U.S. restrictions against “non-essential” travel through the country’s land ports of entry with Mexico and Canada will continue for at least another month.

The restrictions have been extended for 30 days each month since they were first implemented on March 21, 2020, and were previously scheduled to expire Jan. 21.

However, Mexico’s Foreign Relations Secretariat announced in a tweet late Monday that considering the current state of the COVID-19 pandemic in Mexico, it had suggested another 30-day extension to the United States.

The announcement followed a familiar pattern, in which Mexico, which has not imposed any cross-border travel restrictions of its own, is first to announce the extended travel limits by saying it had proposed the idea to the United States. Typically, Mexico’s suggestion is followed a day or so later by confirmation from Acting Homeland Security Secretary Chad Wolf.

However, Wolf abruptly resigned on Monday. So this time, the Department of Homeland Security’s confirmation came from the general @DHSgov Twitter account.

“In order to continue to prevent the spread of #COVID, the US, Mexico, Canada will extend the restrictions on non-essential travel through Feb. 21,” the tweet said. “We are working closely with Mexico & Canada to keep essential trade & travel open while also protecting our citizens from the virus.”
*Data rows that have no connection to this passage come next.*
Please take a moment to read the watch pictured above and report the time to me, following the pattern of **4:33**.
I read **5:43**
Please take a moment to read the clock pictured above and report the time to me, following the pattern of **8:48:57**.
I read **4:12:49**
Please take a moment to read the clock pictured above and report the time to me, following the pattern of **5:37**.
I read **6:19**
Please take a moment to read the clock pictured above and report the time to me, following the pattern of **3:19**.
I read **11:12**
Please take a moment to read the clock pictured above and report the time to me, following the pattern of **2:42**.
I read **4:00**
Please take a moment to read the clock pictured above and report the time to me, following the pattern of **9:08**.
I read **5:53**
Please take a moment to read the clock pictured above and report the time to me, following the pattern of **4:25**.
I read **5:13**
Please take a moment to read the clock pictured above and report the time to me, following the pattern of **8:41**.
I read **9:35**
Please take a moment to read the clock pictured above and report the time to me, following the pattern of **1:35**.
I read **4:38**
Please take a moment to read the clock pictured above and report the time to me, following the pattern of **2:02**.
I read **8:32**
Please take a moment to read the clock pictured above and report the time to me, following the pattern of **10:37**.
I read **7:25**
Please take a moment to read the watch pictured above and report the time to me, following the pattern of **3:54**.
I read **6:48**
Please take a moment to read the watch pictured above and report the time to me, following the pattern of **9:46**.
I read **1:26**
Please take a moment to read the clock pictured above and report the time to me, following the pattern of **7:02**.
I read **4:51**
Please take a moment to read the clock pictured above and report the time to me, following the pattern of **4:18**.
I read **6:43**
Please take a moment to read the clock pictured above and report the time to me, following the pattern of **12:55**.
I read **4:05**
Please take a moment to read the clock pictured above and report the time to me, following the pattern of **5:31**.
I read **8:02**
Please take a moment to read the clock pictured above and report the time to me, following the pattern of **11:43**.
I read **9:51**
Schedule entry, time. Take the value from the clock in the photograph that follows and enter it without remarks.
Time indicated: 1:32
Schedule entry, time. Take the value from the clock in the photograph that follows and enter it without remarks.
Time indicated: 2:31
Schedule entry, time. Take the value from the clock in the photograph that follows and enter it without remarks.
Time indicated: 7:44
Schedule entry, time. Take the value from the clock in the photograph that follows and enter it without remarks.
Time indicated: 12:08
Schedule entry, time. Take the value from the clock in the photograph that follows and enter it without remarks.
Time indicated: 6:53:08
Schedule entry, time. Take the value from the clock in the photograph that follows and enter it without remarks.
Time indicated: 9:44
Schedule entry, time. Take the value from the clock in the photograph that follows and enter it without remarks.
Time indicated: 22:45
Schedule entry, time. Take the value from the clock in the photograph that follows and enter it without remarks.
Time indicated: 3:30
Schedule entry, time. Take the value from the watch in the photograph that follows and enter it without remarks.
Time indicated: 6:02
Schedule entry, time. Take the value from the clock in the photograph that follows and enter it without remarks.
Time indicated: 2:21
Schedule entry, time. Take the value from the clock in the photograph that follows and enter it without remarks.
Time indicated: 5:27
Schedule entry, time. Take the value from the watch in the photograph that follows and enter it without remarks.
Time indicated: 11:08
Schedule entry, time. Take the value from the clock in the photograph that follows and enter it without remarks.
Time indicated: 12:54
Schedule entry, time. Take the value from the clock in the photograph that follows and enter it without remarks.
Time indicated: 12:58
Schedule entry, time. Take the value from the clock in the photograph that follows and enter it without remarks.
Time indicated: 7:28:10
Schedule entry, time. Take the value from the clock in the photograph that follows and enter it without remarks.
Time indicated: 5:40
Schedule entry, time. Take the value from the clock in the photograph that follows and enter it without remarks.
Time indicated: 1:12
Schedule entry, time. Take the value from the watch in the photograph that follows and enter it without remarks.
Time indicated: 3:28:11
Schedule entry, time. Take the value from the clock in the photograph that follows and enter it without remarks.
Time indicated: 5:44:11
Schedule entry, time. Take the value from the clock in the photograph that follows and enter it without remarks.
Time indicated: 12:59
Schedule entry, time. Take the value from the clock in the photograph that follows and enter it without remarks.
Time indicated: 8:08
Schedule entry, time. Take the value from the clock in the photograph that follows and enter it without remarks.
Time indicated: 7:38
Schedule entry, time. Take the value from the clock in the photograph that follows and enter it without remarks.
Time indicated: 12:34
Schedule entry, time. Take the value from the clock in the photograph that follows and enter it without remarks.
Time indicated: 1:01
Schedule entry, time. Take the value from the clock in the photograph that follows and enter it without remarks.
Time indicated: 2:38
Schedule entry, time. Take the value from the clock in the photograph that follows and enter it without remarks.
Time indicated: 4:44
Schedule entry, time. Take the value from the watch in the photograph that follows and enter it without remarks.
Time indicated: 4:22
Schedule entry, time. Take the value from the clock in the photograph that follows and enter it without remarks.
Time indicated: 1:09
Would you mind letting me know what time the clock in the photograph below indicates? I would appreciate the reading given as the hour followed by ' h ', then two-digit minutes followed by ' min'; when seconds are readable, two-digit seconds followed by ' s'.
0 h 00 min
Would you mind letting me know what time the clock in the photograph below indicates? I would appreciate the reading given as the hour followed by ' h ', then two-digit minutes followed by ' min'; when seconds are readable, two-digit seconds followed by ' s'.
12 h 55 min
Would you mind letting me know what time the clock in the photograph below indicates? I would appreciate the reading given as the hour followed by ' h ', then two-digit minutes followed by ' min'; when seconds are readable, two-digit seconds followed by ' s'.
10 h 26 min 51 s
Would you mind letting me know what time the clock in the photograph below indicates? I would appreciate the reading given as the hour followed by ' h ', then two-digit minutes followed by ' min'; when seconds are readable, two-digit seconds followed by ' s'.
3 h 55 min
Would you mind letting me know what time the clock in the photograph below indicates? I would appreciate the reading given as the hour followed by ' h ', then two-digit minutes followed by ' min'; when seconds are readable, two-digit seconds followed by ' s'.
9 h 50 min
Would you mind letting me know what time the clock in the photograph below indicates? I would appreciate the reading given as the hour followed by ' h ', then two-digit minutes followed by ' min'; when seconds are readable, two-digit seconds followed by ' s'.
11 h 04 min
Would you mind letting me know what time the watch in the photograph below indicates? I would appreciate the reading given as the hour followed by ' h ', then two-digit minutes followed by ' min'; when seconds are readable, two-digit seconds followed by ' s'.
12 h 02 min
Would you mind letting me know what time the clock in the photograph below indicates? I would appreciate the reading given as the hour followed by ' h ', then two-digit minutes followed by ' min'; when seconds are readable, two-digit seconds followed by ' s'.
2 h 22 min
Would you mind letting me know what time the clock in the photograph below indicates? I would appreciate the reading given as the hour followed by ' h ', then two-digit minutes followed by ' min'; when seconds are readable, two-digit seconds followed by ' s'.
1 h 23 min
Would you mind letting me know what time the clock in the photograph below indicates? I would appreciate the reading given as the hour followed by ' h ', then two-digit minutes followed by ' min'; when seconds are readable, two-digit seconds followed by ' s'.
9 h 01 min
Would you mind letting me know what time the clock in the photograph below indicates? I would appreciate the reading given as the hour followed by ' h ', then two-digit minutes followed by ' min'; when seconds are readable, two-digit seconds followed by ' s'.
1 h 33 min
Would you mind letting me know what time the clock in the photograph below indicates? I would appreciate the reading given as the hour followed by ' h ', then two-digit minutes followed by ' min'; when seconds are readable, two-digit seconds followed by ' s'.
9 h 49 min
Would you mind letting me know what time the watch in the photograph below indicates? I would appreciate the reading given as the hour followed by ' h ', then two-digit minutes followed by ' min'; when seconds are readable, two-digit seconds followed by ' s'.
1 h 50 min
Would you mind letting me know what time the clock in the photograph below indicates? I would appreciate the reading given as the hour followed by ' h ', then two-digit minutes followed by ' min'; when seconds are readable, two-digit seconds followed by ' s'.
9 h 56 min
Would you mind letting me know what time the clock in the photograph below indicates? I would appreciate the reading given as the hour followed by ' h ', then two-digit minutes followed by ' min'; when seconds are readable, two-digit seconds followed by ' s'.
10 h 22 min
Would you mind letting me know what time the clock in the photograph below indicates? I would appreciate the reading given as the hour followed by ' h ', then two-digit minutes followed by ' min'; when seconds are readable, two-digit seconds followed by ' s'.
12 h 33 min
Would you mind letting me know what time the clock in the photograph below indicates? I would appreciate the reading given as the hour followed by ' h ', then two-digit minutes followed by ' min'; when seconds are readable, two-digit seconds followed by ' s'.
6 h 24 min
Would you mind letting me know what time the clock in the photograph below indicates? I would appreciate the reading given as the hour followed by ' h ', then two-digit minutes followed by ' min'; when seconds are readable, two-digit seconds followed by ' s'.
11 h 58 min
In December, Wolf cited “great progress” on a COVID-19 vaccine and said the Trump administration would “reevaluate non-essential travel restrictions again early in the new year.” But the pandemic has shown no sign of abating since then in either country, with the United States and Mexico each posting record daily numbers of coronavirus cases and deaths of late.

On the U.S.-Mexico border, the restrictions primarily apply to people crossing into the United States from Mexico on a tourist visa.

Those limits have had a major impact on the Nogales area, disrupting not only familial and cultural ties to Mexico, but also preventing the crossing of large numbers of Sonoran shoppers who contribute to the local economy.

In its tweet on Tuesday, DHS said it “is working closely with our counterparts in Mexico and Canada to identify appropriate public health conditions to safely ease restrictions in the future and support U.S. border communities.”